The New York Times reports today that students think that if they work hard in a class, they ought to be rewarded for it. Consequently, when they receive lower grades, they feel cheated. One professor notes that the students think they should get an A by default, by simply doing all the work required of them. But the default grade, she notes, is a "C."
According to researchers at the University of California, Irvine, 30% of students surveyed said that they expected B's just for attending lectures, and 40 percent said they deserved a B for completing the required reading.
The professor suggests that this could be because of a record of achievement, parental pressure, etc. Another professor suggests that this is possibly because of the hyper-preparedness of students coming to college. They're used to preparing for exams and knocking them out of the ballpark.
In either case, think about it this way.
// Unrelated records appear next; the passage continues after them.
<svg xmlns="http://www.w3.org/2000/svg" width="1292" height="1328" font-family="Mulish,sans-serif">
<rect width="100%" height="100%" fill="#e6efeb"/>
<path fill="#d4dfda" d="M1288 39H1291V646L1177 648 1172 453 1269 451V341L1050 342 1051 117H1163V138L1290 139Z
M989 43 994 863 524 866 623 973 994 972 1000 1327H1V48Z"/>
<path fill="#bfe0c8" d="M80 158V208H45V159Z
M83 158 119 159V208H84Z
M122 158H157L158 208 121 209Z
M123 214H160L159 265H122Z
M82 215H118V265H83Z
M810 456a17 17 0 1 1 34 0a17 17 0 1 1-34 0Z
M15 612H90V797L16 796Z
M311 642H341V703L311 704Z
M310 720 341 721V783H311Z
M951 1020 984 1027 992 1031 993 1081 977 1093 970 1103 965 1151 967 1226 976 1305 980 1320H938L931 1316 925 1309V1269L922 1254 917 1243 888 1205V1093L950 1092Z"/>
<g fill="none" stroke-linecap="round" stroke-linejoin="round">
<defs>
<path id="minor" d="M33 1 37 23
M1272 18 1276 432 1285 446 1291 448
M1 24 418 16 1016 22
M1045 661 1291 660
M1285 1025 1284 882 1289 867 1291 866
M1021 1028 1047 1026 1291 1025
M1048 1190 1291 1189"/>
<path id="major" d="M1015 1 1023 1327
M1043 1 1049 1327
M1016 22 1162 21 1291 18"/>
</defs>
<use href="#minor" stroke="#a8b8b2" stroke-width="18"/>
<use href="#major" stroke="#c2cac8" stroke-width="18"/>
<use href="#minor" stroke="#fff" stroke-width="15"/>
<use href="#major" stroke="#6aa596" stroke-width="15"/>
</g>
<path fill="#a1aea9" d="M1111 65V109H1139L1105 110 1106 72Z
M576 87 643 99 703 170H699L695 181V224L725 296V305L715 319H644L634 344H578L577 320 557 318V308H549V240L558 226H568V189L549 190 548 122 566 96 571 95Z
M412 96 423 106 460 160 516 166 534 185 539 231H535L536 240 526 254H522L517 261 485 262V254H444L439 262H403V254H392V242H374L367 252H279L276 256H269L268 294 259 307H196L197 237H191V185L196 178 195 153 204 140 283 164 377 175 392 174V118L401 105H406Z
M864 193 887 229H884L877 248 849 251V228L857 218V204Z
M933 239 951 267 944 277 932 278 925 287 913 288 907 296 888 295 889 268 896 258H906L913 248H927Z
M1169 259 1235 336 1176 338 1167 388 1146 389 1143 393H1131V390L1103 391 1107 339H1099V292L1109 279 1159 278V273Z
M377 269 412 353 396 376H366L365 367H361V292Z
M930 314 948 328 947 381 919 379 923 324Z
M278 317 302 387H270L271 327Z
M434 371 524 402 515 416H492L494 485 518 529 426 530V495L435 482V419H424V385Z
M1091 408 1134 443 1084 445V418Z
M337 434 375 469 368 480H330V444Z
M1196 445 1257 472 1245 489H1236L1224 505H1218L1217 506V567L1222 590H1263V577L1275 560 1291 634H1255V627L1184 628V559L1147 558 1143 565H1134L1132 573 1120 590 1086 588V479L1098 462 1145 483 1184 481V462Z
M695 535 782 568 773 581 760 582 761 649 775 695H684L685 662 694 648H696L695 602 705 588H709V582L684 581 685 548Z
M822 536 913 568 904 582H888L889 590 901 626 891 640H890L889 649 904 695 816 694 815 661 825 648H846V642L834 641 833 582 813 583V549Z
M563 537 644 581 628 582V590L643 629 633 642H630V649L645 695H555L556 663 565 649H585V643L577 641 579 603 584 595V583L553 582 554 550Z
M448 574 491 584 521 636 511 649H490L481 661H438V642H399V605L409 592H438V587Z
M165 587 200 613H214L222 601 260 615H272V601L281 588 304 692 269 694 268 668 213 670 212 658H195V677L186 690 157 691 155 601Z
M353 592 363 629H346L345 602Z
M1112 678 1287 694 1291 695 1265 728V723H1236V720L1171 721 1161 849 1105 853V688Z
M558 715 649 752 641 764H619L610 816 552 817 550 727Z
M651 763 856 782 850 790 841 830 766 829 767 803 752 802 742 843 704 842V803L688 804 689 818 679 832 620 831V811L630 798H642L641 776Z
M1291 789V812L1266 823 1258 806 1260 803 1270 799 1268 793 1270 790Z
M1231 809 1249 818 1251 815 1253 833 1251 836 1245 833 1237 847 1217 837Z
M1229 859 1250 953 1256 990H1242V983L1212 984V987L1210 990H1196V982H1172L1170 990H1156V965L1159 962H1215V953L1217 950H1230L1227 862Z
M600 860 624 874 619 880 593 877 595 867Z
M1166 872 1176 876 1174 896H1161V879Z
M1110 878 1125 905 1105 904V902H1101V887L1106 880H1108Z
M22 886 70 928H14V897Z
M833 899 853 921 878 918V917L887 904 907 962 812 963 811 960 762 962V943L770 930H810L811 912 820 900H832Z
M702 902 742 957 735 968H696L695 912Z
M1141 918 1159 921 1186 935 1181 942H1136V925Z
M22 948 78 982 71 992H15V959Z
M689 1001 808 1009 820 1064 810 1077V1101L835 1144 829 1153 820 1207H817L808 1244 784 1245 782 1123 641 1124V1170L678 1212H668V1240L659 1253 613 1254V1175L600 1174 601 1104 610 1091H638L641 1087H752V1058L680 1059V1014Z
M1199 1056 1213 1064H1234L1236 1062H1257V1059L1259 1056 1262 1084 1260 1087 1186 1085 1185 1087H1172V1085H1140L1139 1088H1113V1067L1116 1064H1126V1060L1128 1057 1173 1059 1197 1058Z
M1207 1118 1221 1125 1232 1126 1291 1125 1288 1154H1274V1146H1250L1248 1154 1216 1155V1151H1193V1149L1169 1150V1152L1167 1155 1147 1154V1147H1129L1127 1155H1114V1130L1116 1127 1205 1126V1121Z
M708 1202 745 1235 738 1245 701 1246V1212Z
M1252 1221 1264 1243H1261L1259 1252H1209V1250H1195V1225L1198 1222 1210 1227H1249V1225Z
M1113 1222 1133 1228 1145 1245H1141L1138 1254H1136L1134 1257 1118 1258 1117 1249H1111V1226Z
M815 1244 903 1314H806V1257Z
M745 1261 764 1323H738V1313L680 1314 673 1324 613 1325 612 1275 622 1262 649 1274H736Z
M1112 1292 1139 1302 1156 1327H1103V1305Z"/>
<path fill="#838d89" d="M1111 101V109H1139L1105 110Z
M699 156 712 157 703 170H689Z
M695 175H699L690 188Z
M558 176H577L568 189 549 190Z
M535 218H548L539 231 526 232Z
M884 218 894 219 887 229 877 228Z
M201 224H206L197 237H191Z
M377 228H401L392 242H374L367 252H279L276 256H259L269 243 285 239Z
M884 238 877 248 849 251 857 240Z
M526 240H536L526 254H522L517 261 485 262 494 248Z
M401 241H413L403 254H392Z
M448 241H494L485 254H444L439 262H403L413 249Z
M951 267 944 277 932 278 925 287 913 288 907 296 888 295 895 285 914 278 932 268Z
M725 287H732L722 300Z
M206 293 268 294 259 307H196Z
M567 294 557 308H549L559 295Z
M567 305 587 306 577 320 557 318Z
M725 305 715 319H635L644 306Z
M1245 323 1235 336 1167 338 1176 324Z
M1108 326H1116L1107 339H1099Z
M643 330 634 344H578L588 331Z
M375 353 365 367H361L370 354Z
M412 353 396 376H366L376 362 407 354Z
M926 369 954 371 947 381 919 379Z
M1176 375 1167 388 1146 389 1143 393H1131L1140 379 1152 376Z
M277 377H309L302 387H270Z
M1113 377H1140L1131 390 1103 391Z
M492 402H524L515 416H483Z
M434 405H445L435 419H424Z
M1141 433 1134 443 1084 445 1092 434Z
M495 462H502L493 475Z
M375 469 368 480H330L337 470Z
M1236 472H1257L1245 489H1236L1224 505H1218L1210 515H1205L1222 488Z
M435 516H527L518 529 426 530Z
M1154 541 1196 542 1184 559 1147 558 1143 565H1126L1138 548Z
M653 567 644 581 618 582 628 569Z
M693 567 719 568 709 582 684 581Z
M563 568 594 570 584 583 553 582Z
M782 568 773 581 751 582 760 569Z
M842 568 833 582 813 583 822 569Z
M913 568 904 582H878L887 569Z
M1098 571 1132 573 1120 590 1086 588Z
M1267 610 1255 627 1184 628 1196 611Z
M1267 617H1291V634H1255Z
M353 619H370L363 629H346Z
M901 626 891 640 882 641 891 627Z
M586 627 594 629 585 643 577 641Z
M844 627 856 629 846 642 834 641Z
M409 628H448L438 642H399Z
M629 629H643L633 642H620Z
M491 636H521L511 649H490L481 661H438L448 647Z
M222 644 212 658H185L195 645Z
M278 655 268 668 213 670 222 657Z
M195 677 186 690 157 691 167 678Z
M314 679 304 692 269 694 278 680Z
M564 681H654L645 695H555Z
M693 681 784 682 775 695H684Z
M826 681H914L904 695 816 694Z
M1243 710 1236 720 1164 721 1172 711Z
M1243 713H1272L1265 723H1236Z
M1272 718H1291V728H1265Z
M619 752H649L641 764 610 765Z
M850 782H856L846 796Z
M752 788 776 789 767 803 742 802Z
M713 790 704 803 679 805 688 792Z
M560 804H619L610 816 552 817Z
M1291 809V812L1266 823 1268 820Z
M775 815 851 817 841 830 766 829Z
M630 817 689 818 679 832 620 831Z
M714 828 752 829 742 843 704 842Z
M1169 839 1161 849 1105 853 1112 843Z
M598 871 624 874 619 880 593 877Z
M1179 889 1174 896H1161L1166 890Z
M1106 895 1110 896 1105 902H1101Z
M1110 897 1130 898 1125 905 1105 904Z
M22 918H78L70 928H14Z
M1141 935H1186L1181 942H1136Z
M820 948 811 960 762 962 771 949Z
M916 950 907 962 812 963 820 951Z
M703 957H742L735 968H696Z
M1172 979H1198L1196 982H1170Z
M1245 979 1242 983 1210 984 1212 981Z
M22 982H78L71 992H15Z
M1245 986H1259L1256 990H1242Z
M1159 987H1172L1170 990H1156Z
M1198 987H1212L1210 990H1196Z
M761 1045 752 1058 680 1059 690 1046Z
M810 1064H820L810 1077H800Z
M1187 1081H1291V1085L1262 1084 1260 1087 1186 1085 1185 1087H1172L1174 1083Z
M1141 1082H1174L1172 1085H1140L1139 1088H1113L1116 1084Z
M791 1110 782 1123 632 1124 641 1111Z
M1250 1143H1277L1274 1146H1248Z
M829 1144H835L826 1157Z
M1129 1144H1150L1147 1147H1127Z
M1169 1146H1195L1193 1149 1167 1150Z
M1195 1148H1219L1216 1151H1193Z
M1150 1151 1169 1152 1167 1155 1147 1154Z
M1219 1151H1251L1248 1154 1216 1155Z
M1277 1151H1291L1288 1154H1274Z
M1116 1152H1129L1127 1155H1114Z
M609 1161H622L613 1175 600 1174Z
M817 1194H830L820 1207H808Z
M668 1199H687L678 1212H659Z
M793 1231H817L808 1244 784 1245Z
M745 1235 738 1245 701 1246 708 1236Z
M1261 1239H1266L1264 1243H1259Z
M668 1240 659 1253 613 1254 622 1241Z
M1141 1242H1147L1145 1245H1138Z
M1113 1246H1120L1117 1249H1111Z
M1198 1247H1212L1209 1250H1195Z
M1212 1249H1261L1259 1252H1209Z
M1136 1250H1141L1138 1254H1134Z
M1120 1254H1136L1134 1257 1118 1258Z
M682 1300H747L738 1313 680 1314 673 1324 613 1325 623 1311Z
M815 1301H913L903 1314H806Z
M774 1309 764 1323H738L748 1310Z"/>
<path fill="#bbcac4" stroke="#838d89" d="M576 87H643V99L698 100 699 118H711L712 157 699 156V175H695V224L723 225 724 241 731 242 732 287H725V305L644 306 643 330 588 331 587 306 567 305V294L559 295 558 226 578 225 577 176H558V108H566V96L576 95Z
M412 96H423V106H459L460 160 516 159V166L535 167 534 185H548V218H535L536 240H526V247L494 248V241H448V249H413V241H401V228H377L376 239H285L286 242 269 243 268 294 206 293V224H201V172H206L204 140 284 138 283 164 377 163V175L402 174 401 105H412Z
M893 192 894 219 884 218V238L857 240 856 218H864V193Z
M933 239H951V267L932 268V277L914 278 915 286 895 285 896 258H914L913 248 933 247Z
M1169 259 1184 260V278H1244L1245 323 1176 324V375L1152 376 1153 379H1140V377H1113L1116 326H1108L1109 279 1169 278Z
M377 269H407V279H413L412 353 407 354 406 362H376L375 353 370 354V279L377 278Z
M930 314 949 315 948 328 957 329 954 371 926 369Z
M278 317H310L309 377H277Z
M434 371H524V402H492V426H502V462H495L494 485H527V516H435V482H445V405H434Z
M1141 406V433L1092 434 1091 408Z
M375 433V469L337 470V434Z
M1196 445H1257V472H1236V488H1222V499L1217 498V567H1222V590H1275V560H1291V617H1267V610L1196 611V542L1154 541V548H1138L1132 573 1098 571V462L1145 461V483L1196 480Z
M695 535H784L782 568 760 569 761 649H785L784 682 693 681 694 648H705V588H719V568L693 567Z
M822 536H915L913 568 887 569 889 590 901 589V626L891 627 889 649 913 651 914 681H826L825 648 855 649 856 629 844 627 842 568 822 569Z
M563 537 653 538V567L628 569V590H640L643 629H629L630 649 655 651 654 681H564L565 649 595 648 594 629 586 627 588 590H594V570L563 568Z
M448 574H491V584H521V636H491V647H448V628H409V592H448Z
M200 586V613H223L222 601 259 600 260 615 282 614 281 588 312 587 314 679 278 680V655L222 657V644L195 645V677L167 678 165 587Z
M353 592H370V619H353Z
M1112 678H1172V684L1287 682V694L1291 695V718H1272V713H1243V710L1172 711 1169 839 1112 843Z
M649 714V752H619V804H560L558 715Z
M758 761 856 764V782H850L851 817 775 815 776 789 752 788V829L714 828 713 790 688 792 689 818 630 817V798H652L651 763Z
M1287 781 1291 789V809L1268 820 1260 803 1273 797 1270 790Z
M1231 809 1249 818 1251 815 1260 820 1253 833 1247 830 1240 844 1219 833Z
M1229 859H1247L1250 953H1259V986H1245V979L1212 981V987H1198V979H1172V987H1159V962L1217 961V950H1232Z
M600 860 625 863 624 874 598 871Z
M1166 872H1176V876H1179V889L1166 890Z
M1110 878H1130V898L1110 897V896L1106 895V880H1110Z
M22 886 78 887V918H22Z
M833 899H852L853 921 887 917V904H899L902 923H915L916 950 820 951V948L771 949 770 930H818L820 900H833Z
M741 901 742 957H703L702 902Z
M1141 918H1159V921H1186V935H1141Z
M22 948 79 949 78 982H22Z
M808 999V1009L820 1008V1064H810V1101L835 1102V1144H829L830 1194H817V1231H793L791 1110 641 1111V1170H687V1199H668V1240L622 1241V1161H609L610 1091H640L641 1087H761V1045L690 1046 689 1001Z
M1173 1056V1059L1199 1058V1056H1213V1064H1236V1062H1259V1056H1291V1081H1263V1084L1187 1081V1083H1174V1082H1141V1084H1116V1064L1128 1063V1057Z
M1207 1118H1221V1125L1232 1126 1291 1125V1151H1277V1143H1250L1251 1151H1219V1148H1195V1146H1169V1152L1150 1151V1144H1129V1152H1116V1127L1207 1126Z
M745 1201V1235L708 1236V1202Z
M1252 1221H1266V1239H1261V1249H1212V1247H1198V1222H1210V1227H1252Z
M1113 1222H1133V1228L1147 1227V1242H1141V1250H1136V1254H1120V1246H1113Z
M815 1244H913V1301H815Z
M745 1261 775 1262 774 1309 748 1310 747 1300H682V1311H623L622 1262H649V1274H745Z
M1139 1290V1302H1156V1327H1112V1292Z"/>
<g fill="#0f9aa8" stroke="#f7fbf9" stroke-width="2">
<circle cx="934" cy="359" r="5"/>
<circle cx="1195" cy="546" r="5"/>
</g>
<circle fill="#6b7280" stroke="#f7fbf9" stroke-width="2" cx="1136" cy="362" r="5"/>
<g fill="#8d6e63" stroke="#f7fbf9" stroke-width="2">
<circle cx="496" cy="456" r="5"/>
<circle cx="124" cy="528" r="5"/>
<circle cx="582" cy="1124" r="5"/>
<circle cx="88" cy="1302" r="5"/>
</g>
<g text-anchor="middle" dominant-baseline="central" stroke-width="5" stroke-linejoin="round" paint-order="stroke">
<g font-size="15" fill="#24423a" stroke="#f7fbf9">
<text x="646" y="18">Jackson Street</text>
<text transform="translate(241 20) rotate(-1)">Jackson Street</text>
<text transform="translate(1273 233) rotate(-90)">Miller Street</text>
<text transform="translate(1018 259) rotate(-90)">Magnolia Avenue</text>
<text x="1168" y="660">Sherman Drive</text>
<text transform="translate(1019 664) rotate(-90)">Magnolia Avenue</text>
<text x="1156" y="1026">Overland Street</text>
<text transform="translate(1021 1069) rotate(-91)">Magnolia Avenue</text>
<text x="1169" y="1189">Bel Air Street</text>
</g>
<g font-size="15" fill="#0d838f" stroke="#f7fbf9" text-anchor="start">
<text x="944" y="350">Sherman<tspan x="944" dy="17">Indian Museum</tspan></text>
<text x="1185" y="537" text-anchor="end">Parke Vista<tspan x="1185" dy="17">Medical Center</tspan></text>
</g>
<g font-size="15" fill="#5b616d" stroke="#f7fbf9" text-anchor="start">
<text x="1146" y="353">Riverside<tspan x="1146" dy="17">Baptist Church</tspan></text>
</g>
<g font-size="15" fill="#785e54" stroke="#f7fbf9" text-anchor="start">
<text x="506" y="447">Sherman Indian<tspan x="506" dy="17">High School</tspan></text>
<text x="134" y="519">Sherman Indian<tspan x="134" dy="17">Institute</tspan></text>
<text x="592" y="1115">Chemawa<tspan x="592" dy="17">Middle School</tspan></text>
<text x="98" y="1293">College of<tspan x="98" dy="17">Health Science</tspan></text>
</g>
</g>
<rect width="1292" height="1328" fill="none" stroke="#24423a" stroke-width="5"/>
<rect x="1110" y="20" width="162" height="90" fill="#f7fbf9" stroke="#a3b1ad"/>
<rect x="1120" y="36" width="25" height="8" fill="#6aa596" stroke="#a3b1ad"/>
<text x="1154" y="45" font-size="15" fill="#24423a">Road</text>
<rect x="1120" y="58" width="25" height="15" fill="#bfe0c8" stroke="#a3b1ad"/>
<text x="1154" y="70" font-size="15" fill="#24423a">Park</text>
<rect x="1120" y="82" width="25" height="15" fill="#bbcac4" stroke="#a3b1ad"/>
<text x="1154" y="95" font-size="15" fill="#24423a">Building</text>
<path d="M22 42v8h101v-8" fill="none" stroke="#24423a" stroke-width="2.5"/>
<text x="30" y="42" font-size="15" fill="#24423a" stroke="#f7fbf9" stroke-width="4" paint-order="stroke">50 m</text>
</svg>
If you did all the work necessary for a class, but showed no growth in the area, and got a "c," would you be likely to stay in college? Or would you go? And would that be for the greater good?
Now think about this: We are bludgeoned with the idea that college is a path to enlightenment, not simply a means to get better employment. Yet the numbers show that students really aren't that serious about the enlightenment part. Just the jobs part. What's with all the pomp and circumstance then? Why do these colleges have seals, and robes, and podiums? Why even bother with campuses?
Colleges have made no effort to counter this, and the faculty is only a part of the problem. Advertising that everyone should go to college has dragged down standards considerably, such that you get credit for "doing the work." But are you paying upwards of $10,000 a year to do the work? Or to learn?